Word Alignment Visualization

Word alignment supports applications such as spell-checking and learning word order and morphology. Even more directly, it indicates the strength of translation consistency. With its color-coded word alignment strengths, the Greek Room specifically helps to pinpoint words that are unusual translations, or missing or spurious words. Hovering with the mouse over a word in the source or target language will reveal additional information such as the glosses of a word.

Examples from English-German and English-Hindi

Color and text-decoration codes

  • Red indicates an unreliable link.

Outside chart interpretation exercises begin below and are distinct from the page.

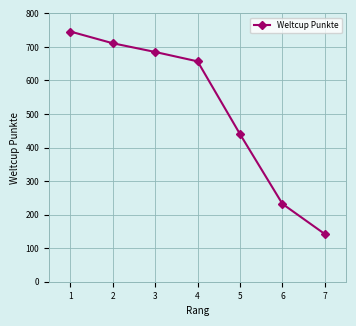

What is the change in value from 3 to 4?

-28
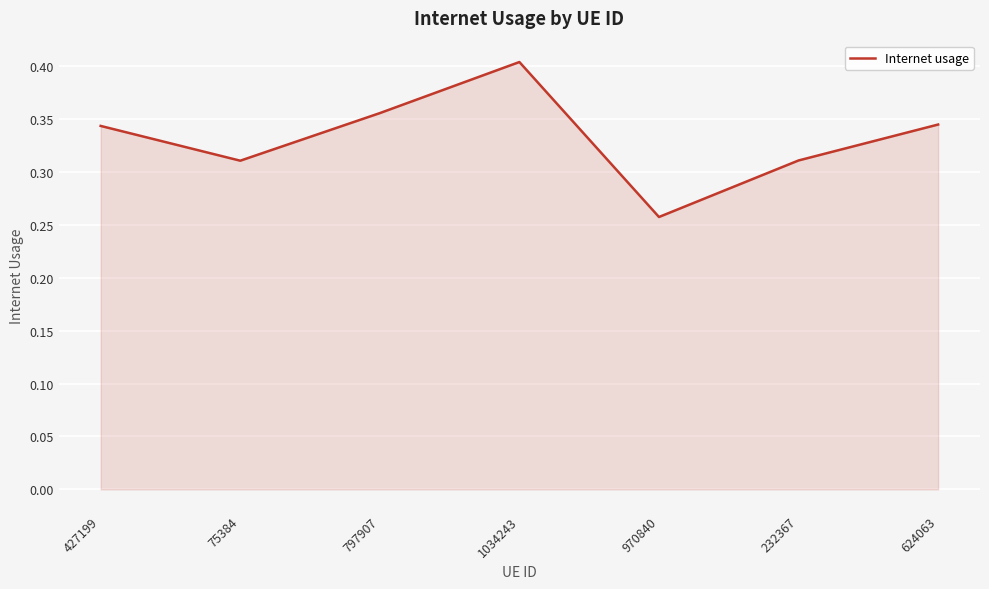

At which category does the chart reach its minimum across all series?

970840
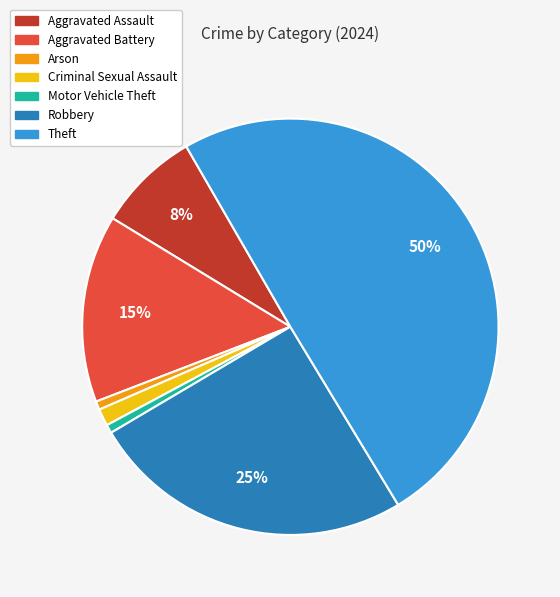

To the nearest percent, what portion does Criminal Sexual Assault represent?

1%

This might indicate a translation problem, but could also just reflect a rare word or an unusual translation.
  • Copper rose indicates a link of mixed reliability.
  • Green indicates a fairly reliable link.
  • Orange indicates that Greek Room has determined a phrase to be spurious (with respect to the other translation).
  • Blue indicates a link bolstered by phonetic string similarity (not used if the link is already highly reliable otherwise).
  • Light blue indicates that a link was added (in mouse-over hover mode).
  • Purple indicates that a link was deleted (in mouse-over hover mode).
  • An underscore indicates that a word is not aligned.
  • A green underscore indicates that a word is not aligned and that the word is often not aligned (“no worries”).
  • A double-underscore indicates that a word alignment was updated.
  • A dashed-underscore indicates that a word is aligned to multiple non-contiguous words on the other side.
  • The ⟡ symbol to mark spell-checking information (use mouse-over).

Abbreviations

When you hover over a word, additional information becomes available. Below are abbreviations that occur in the pop-ups.

  • gloss: a fairly literal translation of the word, without considering context
  • NULL: this indicates that the word often does not correspond to a word in the other language
  • c: count (not counting present word)
  • p: probabilities (for both directions)
  • jc: joint count (of word and its aligned word, not counting present link)
  • fw: function word (e.g. and and the)
  • sed: smart (phonetic) edit distance; the closer the sed is to 0, the closer the two words are phonetically
  • s: score
  • rom: romanization (conversion to Latin alphabet)
  • []: number in square brackets indicates word position starting at 0: [0] = first word, [1] = second word etc.